Ginny era antrata in acqua, e camminava lentamente verso la piccola cascata, i lunghi capelli rossi che ondeggiavano lievi sulla sua schiena candida. Il suo vestito verde, quello corto e impalpabile che a Harry era sempre piaciuto tanto anche se il colore faceva decisamente a pugni con quello dei suoi capelli, era posato sul greto del ruscello, un cumulo informe di stoffa leggera. Posato lì accanto c'era lo strano oggetto incartato che Harry ancora non era riuscito a identificare.La guardò mentre con le mani sfiorava la superficie dell'acqua, e notò che man mano che avanzava il livello aumentava. Poteva vederla solo di spalle, e in cuor suo ringraziò che fosse così: se avesse dovuto vedere dell'altro, non era sicuro di poter rispondere di se stesso. Si appoggiò al tronco di un albero, e sospirò.

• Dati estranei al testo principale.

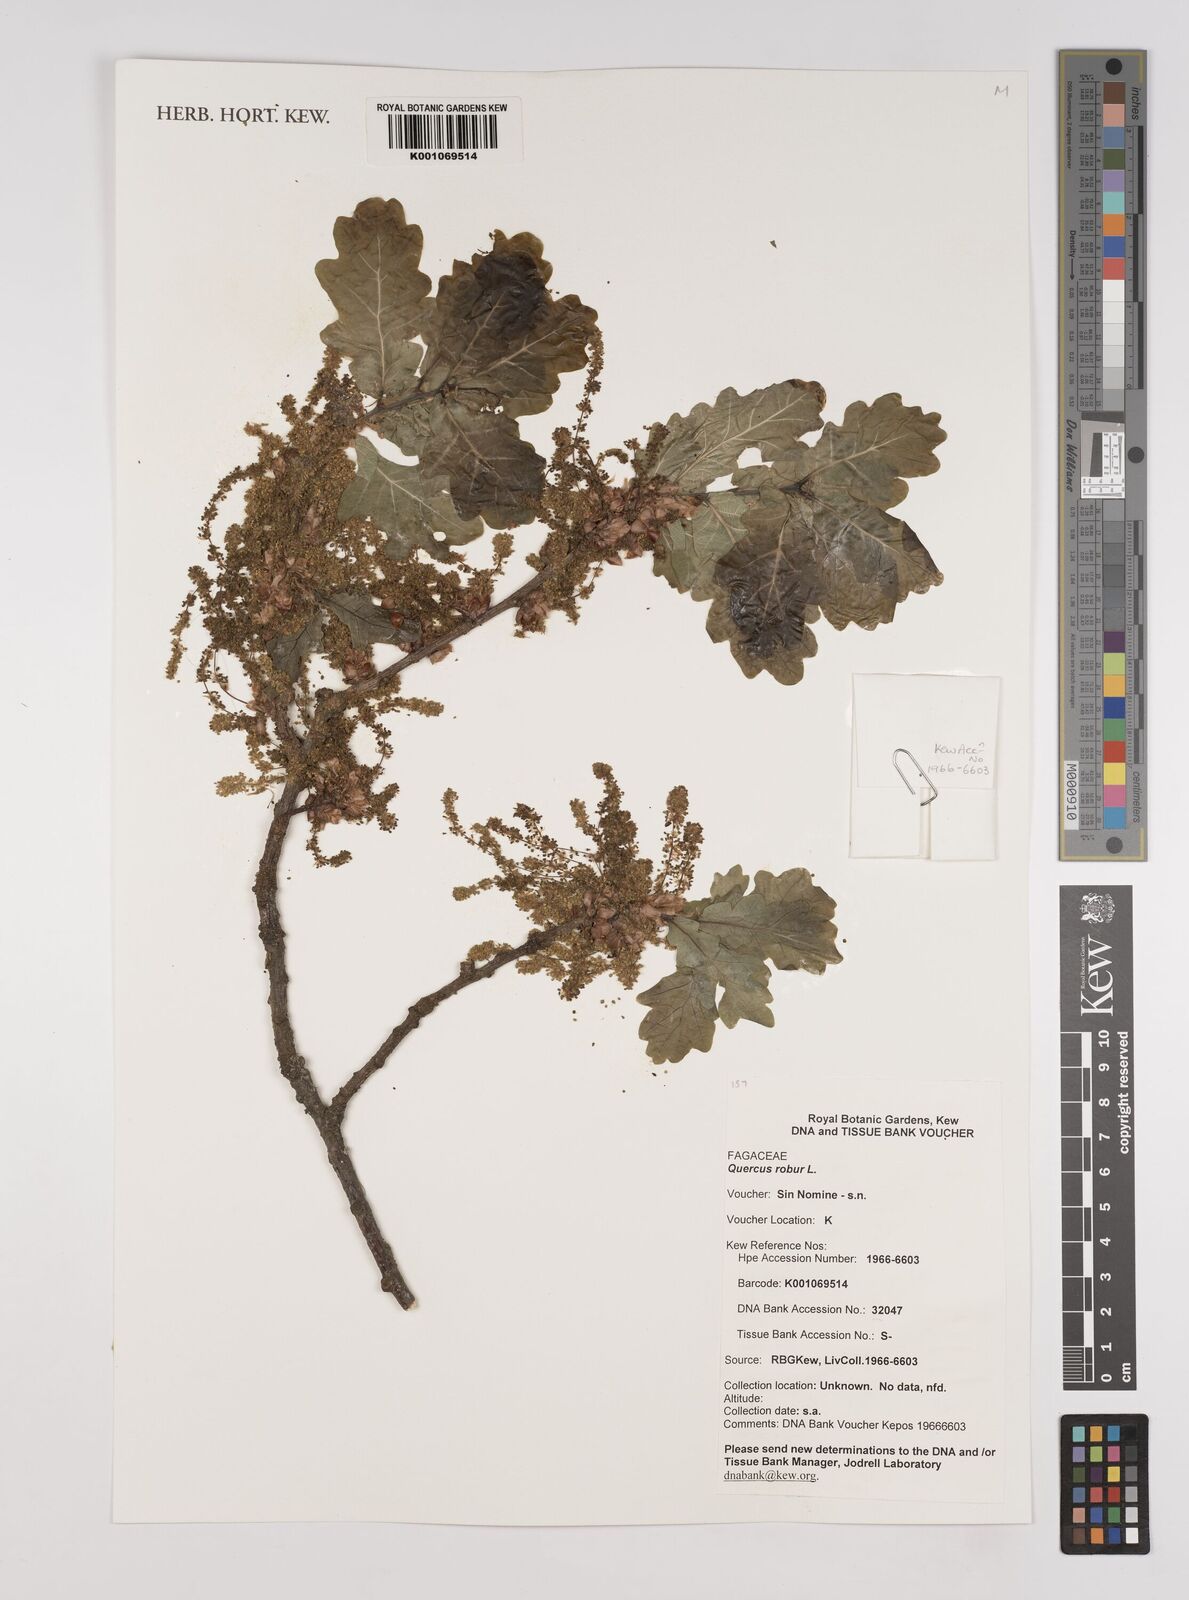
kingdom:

Ginny arrivò ai piedi della cascata, dove l'acqua le arrivava ormai fin quasi alle spalle, e si immerse completamente, scomparendo per qualche secondo sotto la superficie. Ricomparve quasi subito, con i capelli che, bagnati, erano diventati di un rosso più scuro. Li scosse un po', pettinandoli con le mani, e rise divertita, mentre il sole la colpiva sul viso, facendole socchiudere le palpebre. Era così bella, così perfetta, che a Harry vennero le lacrime agli occhi, mentre sul suo volto si apriva un sorriso di insensato, stupido orgoglio.

E' meravigliosa..., pensò, con la guancia appoggiata al legno del tronco. E' unica, speciale... ed è mia.

Quando le lacrime gli appannarono la vista, chiuse le palpebre e lasciò che le piccole gocce calde gli scivolassero lente lungo le guance. Si sentiva così stanco, così annientato... eppure, così felice. Avrebbe tanto voluto che quella potesse essere una giornata diversa, piena di risate, di carezze e di sguardi che gli mancavano ogni momento di più. La consapevolezza di non poter fare nulla per percorrere e cancellare la distanza che li separava lo sfiniva dentro, ma il pensiero dei momenti che avevano vissuto, oltre a colmarlo di nostalgia, sembrava cullarlo dolcemente e tenerlo per mano, sempre. 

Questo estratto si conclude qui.